- Official name: Kutni Dam
- Country: India
- Location: Khajwa, Madhya Pradesh, India
- Coordinates: 24°56′32″N 79°56′47″E﻿ / ﻿24.9422348°N 79.9463930°E
- Purpose: Irrigation and water supply
- Construction began: 2009 or 2010
- Opening date: 2013 or 2014
- Operator: Water Resources Department Madhya Pradesh

Dam and spillways
- Impounds: Kutni river
- Height: 25 m (82 ft)

Reservoir
- Surface area: 18.2 km^{2}

= Kutni Dam (Khajwa) =

Khajwa Kutni Dam is a multipurpose river canal project on Kutni river situated in Khajwa, Madhya Pradesh, India.It is the largest dam in Chhatarpur district.The dam across the Kutni river and it is 7 km from Rajnagar, 12 km from Khajuraho and 40 km from Chhatarpur District.The dam is famous for its beauty and vastness and Kutni island resor, hotel is located in Kutni dam khajwa town.

== Facilities ==

The dam is 25 metres high and lies across the Kutni River.
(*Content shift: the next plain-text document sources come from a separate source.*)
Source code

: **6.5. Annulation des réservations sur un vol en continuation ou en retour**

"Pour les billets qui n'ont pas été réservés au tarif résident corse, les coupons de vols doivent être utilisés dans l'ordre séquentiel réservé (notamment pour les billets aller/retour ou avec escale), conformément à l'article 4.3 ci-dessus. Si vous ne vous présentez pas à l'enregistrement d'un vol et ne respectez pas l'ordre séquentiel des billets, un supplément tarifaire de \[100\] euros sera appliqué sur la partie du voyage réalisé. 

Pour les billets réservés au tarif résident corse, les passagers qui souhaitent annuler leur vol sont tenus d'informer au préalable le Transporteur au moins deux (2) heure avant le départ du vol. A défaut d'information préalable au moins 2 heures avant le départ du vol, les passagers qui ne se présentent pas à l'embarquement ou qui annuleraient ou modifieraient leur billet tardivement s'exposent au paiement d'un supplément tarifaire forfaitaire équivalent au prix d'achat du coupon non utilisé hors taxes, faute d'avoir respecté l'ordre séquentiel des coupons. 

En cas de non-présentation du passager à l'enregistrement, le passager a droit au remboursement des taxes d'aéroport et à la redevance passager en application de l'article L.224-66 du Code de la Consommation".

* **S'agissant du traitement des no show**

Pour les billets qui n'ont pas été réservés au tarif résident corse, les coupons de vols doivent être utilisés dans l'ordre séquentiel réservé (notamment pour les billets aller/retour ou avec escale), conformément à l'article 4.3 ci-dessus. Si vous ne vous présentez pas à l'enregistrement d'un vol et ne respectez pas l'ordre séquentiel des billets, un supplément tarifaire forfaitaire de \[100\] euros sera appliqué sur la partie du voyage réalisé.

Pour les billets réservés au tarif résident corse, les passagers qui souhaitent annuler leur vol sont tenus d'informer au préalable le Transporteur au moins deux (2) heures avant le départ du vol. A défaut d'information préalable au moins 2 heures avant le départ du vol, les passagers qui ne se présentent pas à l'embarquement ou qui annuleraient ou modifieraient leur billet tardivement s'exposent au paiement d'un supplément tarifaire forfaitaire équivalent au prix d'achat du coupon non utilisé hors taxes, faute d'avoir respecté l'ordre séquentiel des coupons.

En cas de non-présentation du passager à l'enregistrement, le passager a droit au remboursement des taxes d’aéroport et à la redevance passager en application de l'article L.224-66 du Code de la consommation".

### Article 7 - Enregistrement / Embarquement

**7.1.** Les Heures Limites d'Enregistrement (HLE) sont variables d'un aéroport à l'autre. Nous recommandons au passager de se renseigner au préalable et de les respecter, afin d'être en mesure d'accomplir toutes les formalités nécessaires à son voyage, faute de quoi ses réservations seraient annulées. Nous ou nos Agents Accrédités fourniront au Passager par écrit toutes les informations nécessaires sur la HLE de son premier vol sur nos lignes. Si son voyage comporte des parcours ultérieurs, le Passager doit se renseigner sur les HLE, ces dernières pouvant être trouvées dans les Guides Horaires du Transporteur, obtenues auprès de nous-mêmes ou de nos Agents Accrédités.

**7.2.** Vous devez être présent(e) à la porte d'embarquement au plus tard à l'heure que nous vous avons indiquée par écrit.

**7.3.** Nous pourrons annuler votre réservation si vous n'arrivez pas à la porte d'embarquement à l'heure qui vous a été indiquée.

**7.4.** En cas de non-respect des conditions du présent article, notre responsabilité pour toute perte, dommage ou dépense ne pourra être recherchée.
It acts as an irrigation and water supply for villages, towns and cities in the area. There is a proposal to increase the supply of water available for irrigation by building a canal on the left bank of Bariarpur, drawing water from the Ken River.
Kutni Island Resort Hotel in Khajwa is located on the small island of Kutni Dam.

== Kutni Dam Canal Project ==
The Kutni Dam canal project started in 2009 or 2010 and was completed and opened in 2013 or 2014.